カリンの手とマフラーにキャッチされたのだと気づく。この高さから?
「大丈夫?」
「首が……」
ふと我に返り周りを見る。みんなが唖然している。抱っこされている事実に恥ずかしくなり、カリンの手とマフラーから離れて立つ。キョウヤが静かに笑って拍手をする。
「いやぁ面白かった。にしてもえげつない。本当に、いつ血が飛び散るのかとヒヤヒヤしたよ」
「実践と同じ重さ、同じ形じゃないと意味無いでしょ?」
「いやまぁ、そうではあるんだが。死んでしまっては元も子もない」
「私もカリンも、殺さず倒す為に戦う。でも必要なら殺す。そういうものじゃないの?」
「いや……まぁ、そうかもな。おじさんの古い価値観は、1度アップデートしないとな」
キョウヤのセリフにハチが返す。
「え?俺ら今から、あれやるの?」
「あぁそうだ。

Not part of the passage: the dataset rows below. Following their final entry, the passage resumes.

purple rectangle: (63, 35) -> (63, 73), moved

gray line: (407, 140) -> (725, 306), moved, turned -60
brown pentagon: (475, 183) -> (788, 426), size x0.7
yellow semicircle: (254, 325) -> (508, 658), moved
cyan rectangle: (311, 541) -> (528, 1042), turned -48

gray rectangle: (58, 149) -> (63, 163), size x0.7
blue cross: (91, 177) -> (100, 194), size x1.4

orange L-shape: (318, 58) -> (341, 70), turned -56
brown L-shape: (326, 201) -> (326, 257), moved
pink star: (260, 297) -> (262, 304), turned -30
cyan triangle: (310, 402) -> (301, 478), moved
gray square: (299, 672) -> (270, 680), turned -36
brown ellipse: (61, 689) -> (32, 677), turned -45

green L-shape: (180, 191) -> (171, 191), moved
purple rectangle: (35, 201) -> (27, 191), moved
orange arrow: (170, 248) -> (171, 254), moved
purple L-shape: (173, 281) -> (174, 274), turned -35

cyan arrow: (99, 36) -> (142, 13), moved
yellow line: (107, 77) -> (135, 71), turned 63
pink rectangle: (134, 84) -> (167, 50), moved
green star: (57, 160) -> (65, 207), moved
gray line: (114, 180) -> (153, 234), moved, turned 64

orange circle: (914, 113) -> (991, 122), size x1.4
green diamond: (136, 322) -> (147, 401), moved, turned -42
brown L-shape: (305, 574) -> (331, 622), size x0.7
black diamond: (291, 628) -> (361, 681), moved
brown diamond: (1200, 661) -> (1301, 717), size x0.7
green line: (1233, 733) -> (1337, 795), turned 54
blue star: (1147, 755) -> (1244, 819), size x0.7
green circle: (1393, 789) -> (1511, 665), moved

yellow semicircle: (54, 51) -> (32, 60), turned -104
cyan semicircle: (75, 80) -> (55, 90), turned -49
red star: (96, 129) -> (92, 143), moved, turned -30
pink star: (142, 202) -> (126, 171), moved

リーダーがそういうんだからな!」
「マジか」
キョウヤがこっちに来る。
「ホルン、君は1度体に異常が無いか診てもらった方がいい。カリンはこのまま、彼らの修行を続けてやってくれ」
「はい」
「こっちだ」
大盾を拾い、大剣を繋げる。めんどくさいのでそこに置いて行き、キョウヤについて行く。
「あれが楽園の武器かい?」
楽園の武器……なんだかカッコつけてるみたいな言い方で嫌だな。
「を、直した物」
「初めて見た時ピンと来てね。1度見てみたかったんだ」
「あんたの武器も、なんかガチャガチャ動くじゃん」
「俺のは、楽園の武器を真似て造ったコピー品でしかない。実際あの盾は、電気が無くても動くだろ?あれほど精密な設計じゃない」
確かに、回収員の頃はなんとも思ってなかったけど、あそこまで大きな工房は今のところ見た事はない。
「楽園……って、どう伝わってるの?」
「4年前に合った大規模進行と聞いてるね。外国から来た軍隊と、富士の里のコミュニティの結託で、東京に住む虫や化け物を次々となぎ倒して行った」
空を指でなぞりながら、キョウヤは話す。
「だから実際には、楽園の武器というより、富士のコミュニティの武器、になるのかな?」
「まぁ、そうね」
私とカリンは、東京を取り戻して間もなく旅立った。
厳密に言えば、楽園を作った側ではあっても、みんなの言う楽園の人とは違う。
「そうだ。富士に行こう」
「え?」
「君らが東京奪還の時に使っていた拠点だよ。その技術の片鱗や、陸鰭討伐のヒントがあるかもしれない」
キョウヤが楽しそうに笑う。あの日を思い出すと胸が重い。
「富士は物資が無くなってるんでしょ?それに、人が住んでたらどうするの?」
「住んでいるなら、きっとその技術の残骸の話はここまで届いててもおかしくない。俺が欲しいのは物じゃなく技術だ」
「でも、カリンには辛い場所だから……」
「ん?カリンを連れていくなんて、言ってないよ?」
「は?」
「戦いに行く訳でも、取りに行く訳でも無いんだ。俺と君と、もう一人位かな?折角だし、君が決めるといい」
カリン以外で。そういうことだろう。
「あーあと、ミズキも外そう。仮にカリンが暴走した時、止める人が居ない」
つまり、私はいなくてもいいと言うことだろうか。でも、ミズキと一緒に居なくていい事に、少しだけホッとしてしまった。
■カリンの武装
・メイス
どこから持ってきたのか不明な棍棒。カリンの前の持ち主すら、旧市街で拾ったと言っている。
工芸品だった可能性もあるが、何年も武器として使っており、欠ける度修理しており、形は歪だ。
・コンパウンドボウ
赤色の塗装をされた中型の滑車弓。しっぽで引く為に弦は少し緩んでおり、強度が高い。通常の人間よりも大きく引き絞る為である。
矢はお手製で、平均して8本程度しか無い。矢は放つ度に壊れている。
弓の上下外側にはブレードが装着してあるが、切断は出来ない。
・マフラー(しっぽ)
カリンの尾骶から伸びる細長く黒い尾。長さは1.5mから、追加で1m程伸びる。鱗はは無いが固く、かなり靱やかに動く。
カリン曰く「攻撃を弾く時は少しだけ痛い」らしい。
・予備ナイフ
左脇のベルトに装備されているナイフ。主に投擲と、接近戦での自衛用で使われる。
・その他
画鋲、散弾銃火薬など、使えそうなものは同じく左脇のポーチに入れている。